Per tre mesi cinque persone hanno lavorato sul capolavoro, ripulendolo dalla polvere e dalle vecchie vernici ingiallite e soprattutto risanando i danni causati dai precedenti restauri.«Gli interventi importanti cui l’opera fu sottoposta sono stati due – racconta Rosanna Coppola - uno nel 1899 e uno più recente, nel 1972. In entrambi i casi la tela dipinta è stata foderata e questo ha causato dei problemi dovuti allo stiraggio, per far aderire la fodera alla tela; i collanti e il calore eccessivo in alcuni punti hanno deteriorato il colore e la pressione ha schiacciato le pennellate più spesse che Tintoretto aveva eseguito».

Così restaurata, l’Ultima Cena partirà ora alla volta di Roma e viaggerà distesa, non rullata, come richiesto dalla Soprintendenza.

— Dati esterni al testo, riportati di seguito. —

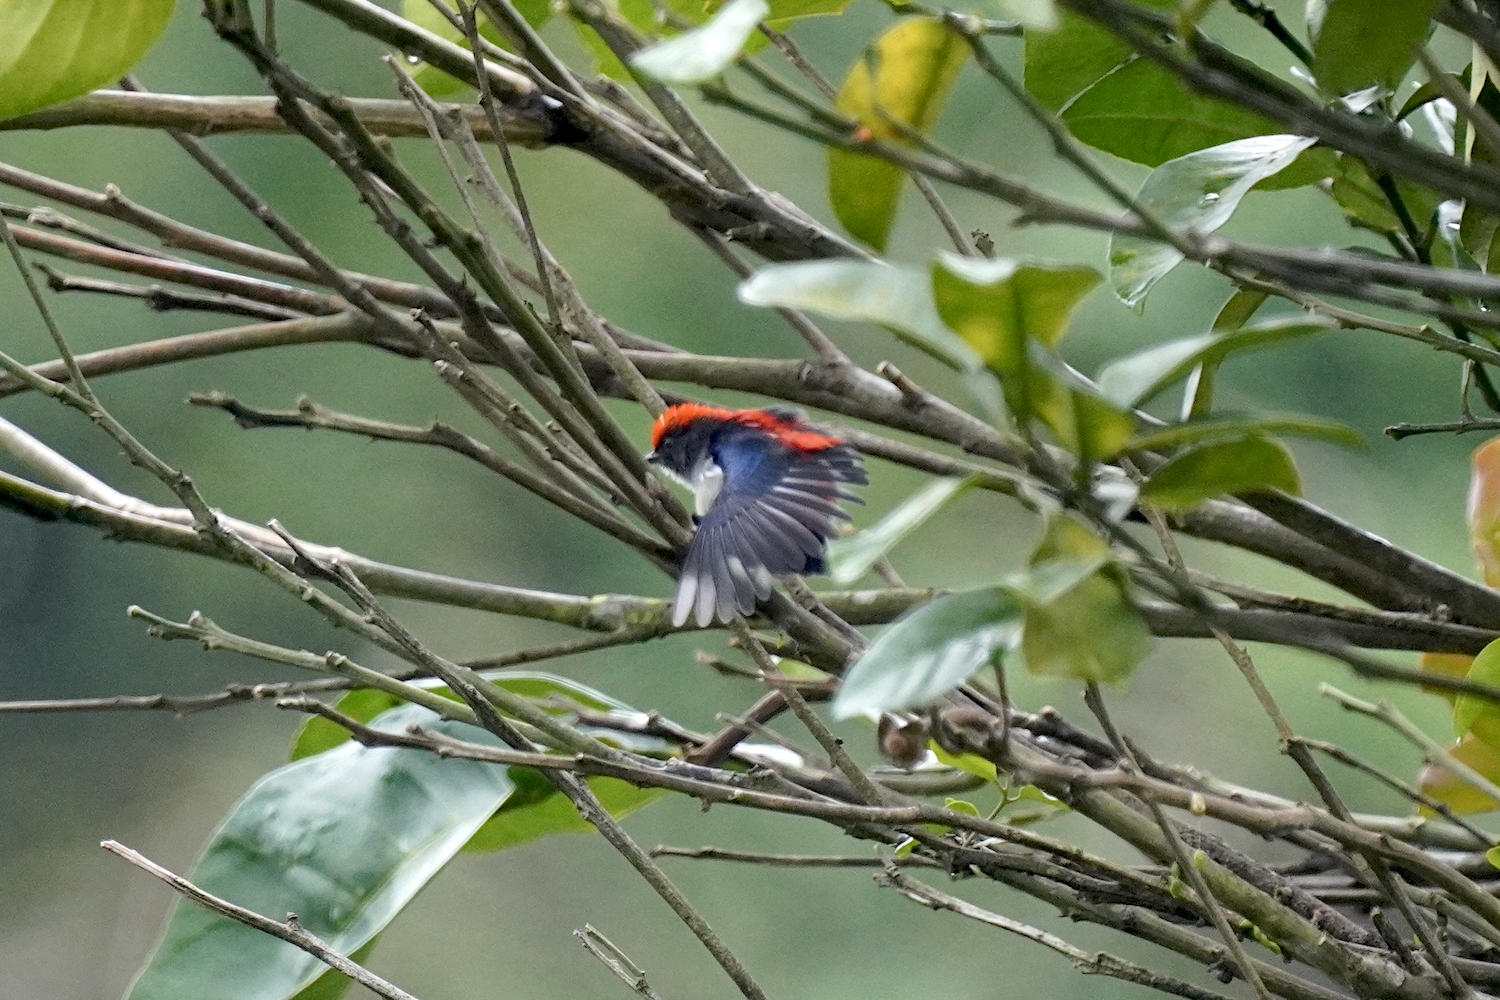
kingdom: Animalia
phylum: Chordata
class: Aves
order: Passeriformes
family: Dicaeidae
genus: Dicaeum
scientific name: Dicaeum cruentatum
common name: Scarlet-backed flowerpecker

Evento più unico che raro (visto che l’ultima monografica su Jacopo Robusti fu fatta nel 1937) la mostra delle Scuderie convoglierà a Roma altri capolavori conservati a Venezia: l’Ultima Cena della chiesa di San Trovaso, Santa Maria Egiziaca e Santa Maria Maddalena, della Scuola Grande di San Rocco, il Miracolo dello schiavo, La Madonna dei Tesorieri e il Trafugamento del corpo di San Marco, delle Gallerie dell'Accademia.